(Beginning of PROVIDED INFORMATION)
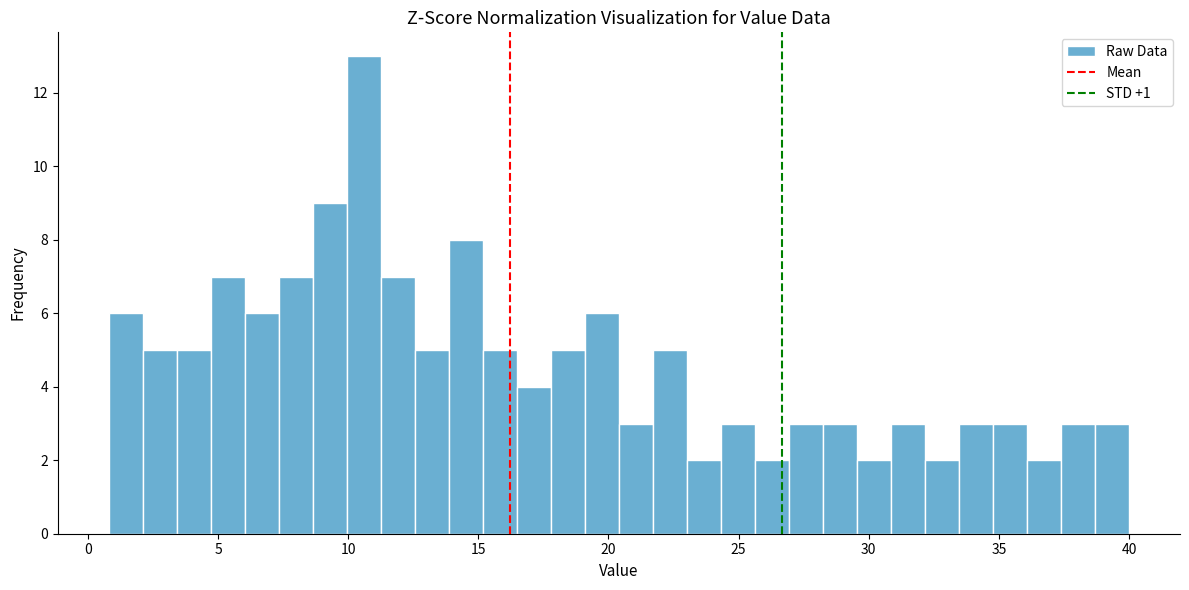

Read against the x-axis, roughly where is the centre of the tallest bar?

10.5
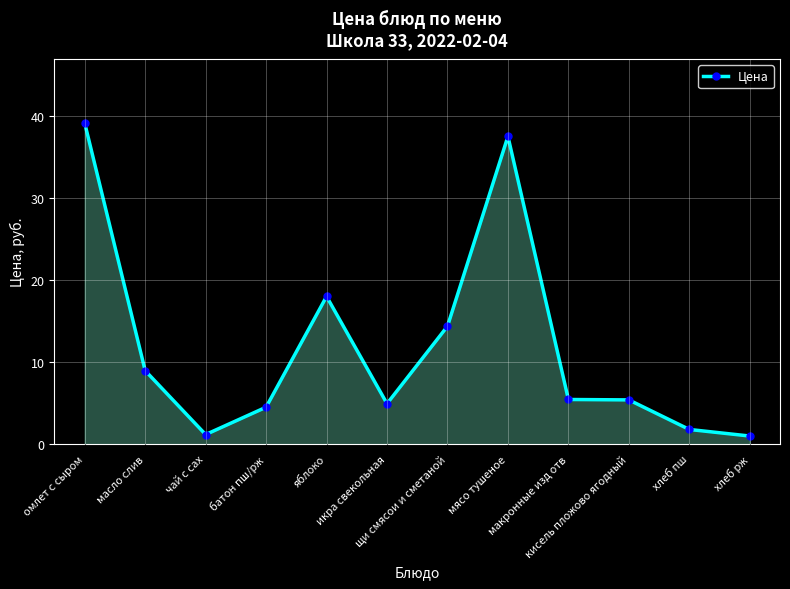

What is the average value?

11.9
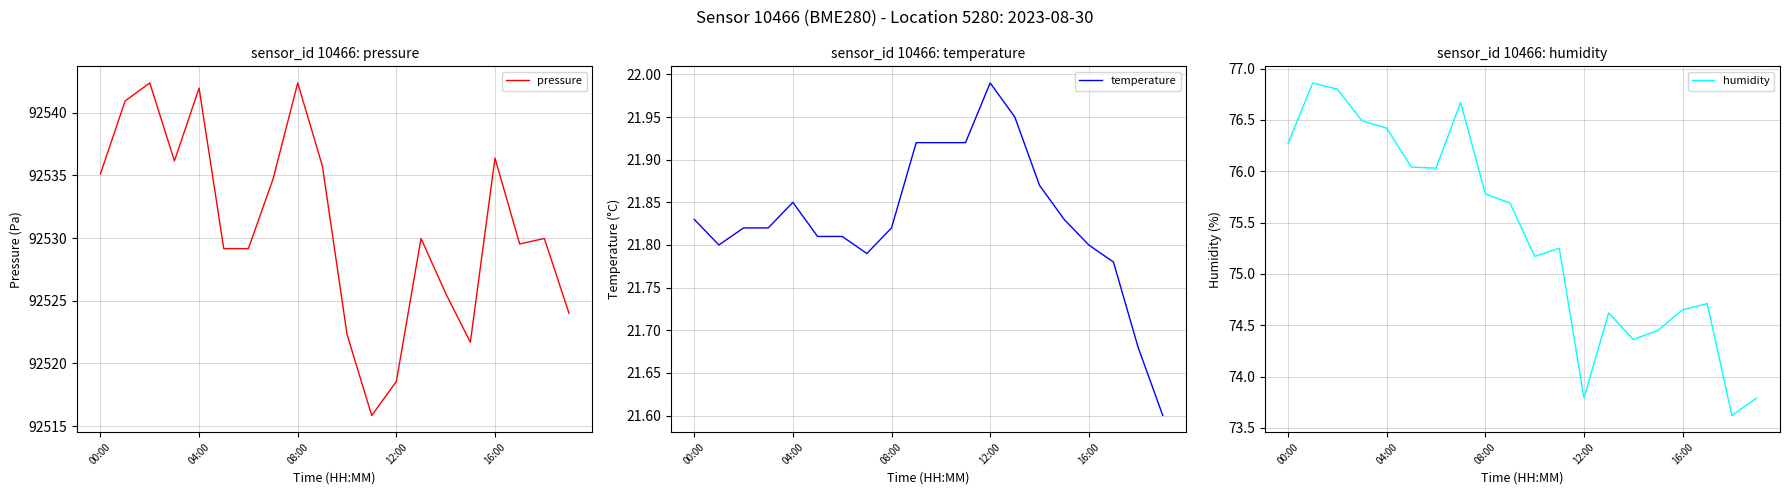

At how many categories does at least one series exceed 1484?

20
(End of PROVIDED INFORMATION)
◆ **TO DO**: How many lines in the records above contain the word "Read"? Reply with the number only.

◆ **RESPONSE TO THE TASK**: 1